Gabriel shrugged. ‘I own a private security firm. Your mother hired me to get you and her safely out of Austin, get you to your father. Clearly she slipped up and tipped her hand to the wrong people. I’m sorry I couldn’t save her.’

So he knows where Dad is.

‘Go back to the attack. You were unconscious,’ Gabriel said. ‘For a few minutes, at least, between when they hit you and they strung you up.’

‘I don’t know how long. Why does it matter?’

‘Because the killers could have gotten the files I mentioned. Found them on your or your mother’s computer.’

‘They wouldn’t have been on my computer.’ But one of the men had accessed his laptop. He remembered now, the start-up chime, the sound of typing, telling Durless about it. ‘The killers, they typed on my laptop. Said something about…’ He struggled to remember past the haze of trauma. ‘About “all gone.”’ He waited to see what else Gabriel would say.

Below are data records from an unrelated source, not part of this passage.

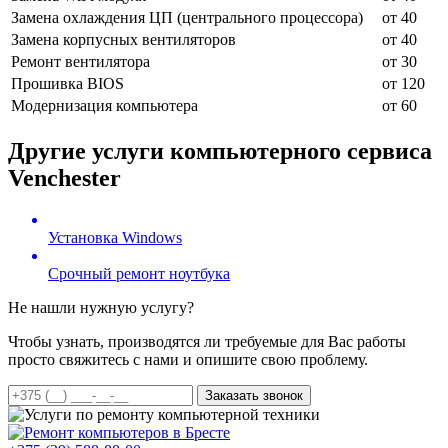
Замена охлаждения ЦП (центрального процессора)
от 40
Замена корпусных вентиляторов
от 40
Ремонт вентилятора
от 30
Прошивка BIOS
от 120
Модернизация компьютера
от 60
Другие услуги компьютерного сервиса
Venchester
Установка Windows
Срочный ремонт ноутбука
Не нашли нужную услугу?
Чтобы узнать, производятся ли требуемые для Вас работы
просто свяжитесь с нами и опишите свою проблему.
Заказать звонок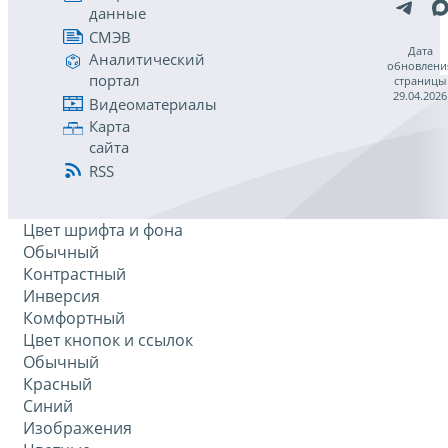
данные
СМЭВ
Дата
Аналитический
обновлени
портал
страницы
29.04.2026
Видеоматериалы
Карта
сайта
RSS
Цвет шрифта и фона
Обычный
Контрастный
Инверсия
Комфортный
Цвет кнопок и ссылок
Обычный
Красный
Синий
Изображения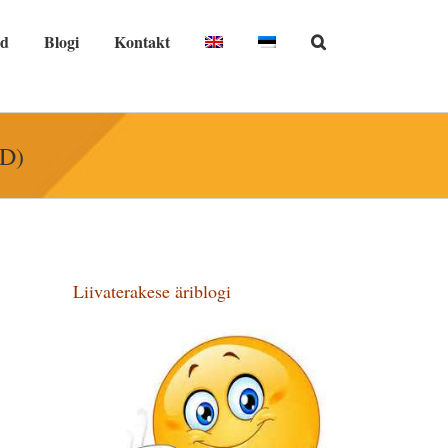
nd
Blogi
Kontakt
HD)
Liivaterakese äriblogi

‘Your mother e-mailed you the files.’

E-mailed. His mother had sent him those music files for his soundtrack late the night before she called. But they were just music files; he’d listened to them on the way to Austin. Nothing unusual. She hadn’t put anything weird in her e-mail to him. But he hadn’t mentioned the e-mails to Gabriel in relating Friday morning’s events; it hadn’t seemed important compared to the horrors of yesterday. ‘My mom didn’t e-mail me anything weird. And even if she did, the killers couldn’t have gotten past the password.’

So what did all gone mean?

‘There are programs that can crack passwords in a matter of seconds.’ Gabriel leaned against the wall, studied Evan. ‘I don’t have one. But I do have you.’

‘I don’t have these files.’

‘Your mother told me that you did, Evan.’

Evan shook his head. ‘These files… what are they?’

‘The less you know, the better. That way I can let you go and you can forget you ever saw me and you can go have a nice new life.’ Gabriel crossed his arms. ‘I’m an extremely reasonable man. I want to give you a fair deal. You give me the files. I get you out of the country, provide you a new identity and access to a bank account in the Caymans, which your mother had me arrange. If you’re careful, no one will ever find you.’

‘I’m just supposed to give up my life.’ Evan tried to keep the shock out of his voice.

‘It’s your call. You want to go back home, go ahead. But if I were you, I wouldn’t. Home is death.’

Evan chewed his lip. ‘I help you, then what about my dad?’

‘If your father contacts me, I’ll tell him where you are, and then finding you is his problem. My responsibility to your mother stops once you get on a plane.’

‘Please tell me where my dad is.’

‘I’ve no idea. Your mother knew how to get in touch with him, but I don’t.’

Evan let a beat pass. ‘I could give you what you want and you’d just kill me.’

Gabriel reached in his pocket and tossed a passport on the bedspread. It bore the seal of South Africa. With his free hand, Evan opened it. A picture of him was inside – his original passport photo, the same as he had in his American passport. The name on the passport was Erik Thomas Petersen. Stamps colored the pages: entry into Great Britain a month ago, then entry into the United States two weeks ago. Evan shut the passport, dropped it back on the bed. ‘Very legitimate-looking.’